The NAIA's NIL rules are actually pretty athlete-friendly:

GOOD:

  • First to allow NIL (October 2020, before NCAA)

  • Simpler rules; just notify your AD

  • Can use school logos and wear school gear in NIL deals

  • No complicated approval process

  • Can accept prize money aligned with your sport's NGB rules

  • More flexible eligibility timeline (10 semesters vs NCAA's 5 years)

REALITY CHECK:

  • No revenue sharing from schools

  • Smaller market = less NIL money available

  • Most athletes make very little from NIL

  • Individual schools can have restrictive policies

  • Gambling policy is unclear and varies by school

The formula is simple:

  1. Follow your school's specific NIL policies (get them in writing)

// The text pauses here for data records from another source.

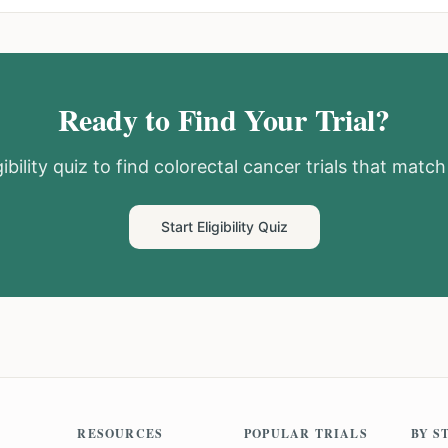
Ready to Find Your Trial?
ibility quiz to find
colorectal cancer
trials that match 
Start Eligibility Quiz
RESOURCES
POPULAR TRIALS
BY S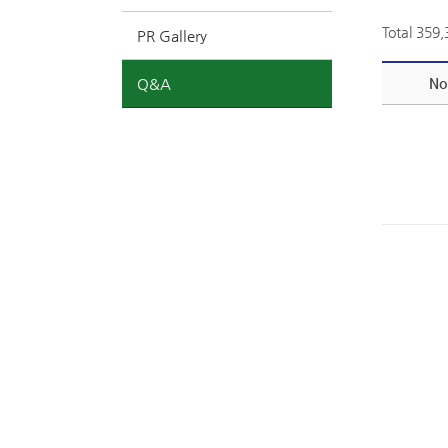
Total 359
PR Gallery
Q&A
No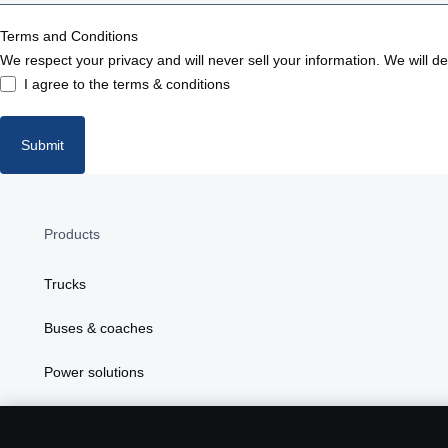
Bosnia
Terms and Conditions
We respect your privacy and will never sell your information. We will d
Bulgaria
I agree to the terms & conditions
Croatia
Submit
Czech republic
Denmark
Products
Estonia
Trucks
Finland
Buses & coaches
France
Power solutions
Germany
Attributes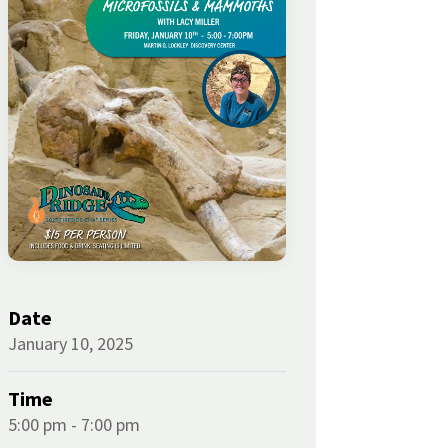
Date
January 10, 2025
Time
5:00 pm - 7:00 pm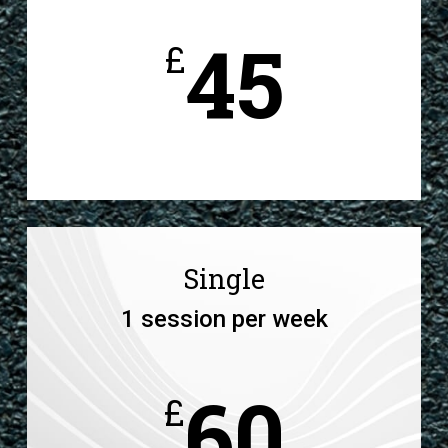
45
£
Single
1 session per week
60
£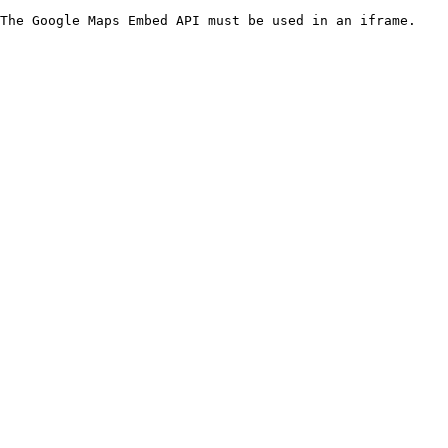
The Google Maps Embed API must be used in an iframe.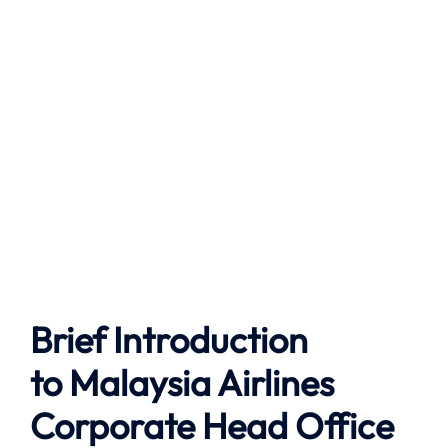
Brief Introduction
to
Malaysia Airlines
Corporate Head Office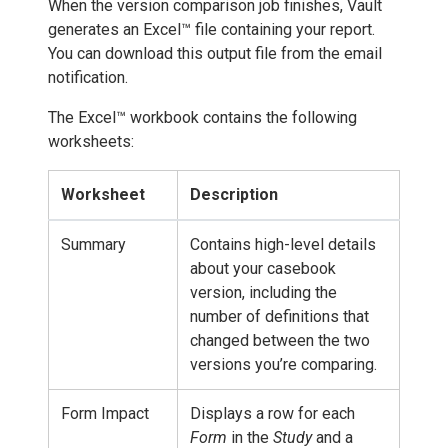
When the version comparison job finishes, Vault
generates an Excel™ file containing your report.
You can download this output file from the email
notification.
The Excel™ workbook contains the following
worksheets:
Worksheet
Description
Summary
Contains high-level details
about your casebook
version, including the
number of definitions that
changed between the two
versions you’re comparing.
Form Impact
Displays a row for each
Form
in the
Study
and a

  2. Report every deal to your AD in writing

  3. Get contracts for everything

  4. Follow your sport's national governing body amateur rules

  5. Don't sign pro contracts in your sport

  6. Probably don't gamble even though NAIA doesn't ban it nationally

Who NAIA NIL rules work best for:

  • Athletes who want simpler compliance

  • People who are entrepreneurial and will hustle for local deals

  • Athletes at schools with good local business connections

  • Individual sport athletes who can accept prize money (golf, tennis, track)

  • People who value flexibility over potential big paydays

Who should consider NCAA instead:

  • Elite athletes who might get serious revenue sharing offers

  • People in high-profile sports (football, basketball) at Power 5 schools

  • Athletes who want the biggest stage and most media coverage


Questions about your specific situation? Talk to your athletic director first. Every NAIA school has slightly different policies, and you want to make sure you're following YOUR school's rules, not just the national NAIA guidelines.

And remember: the NAIA being more flexible doesn't mean you should push boundaries. Do things the right way, document everything, and protect your eligibility.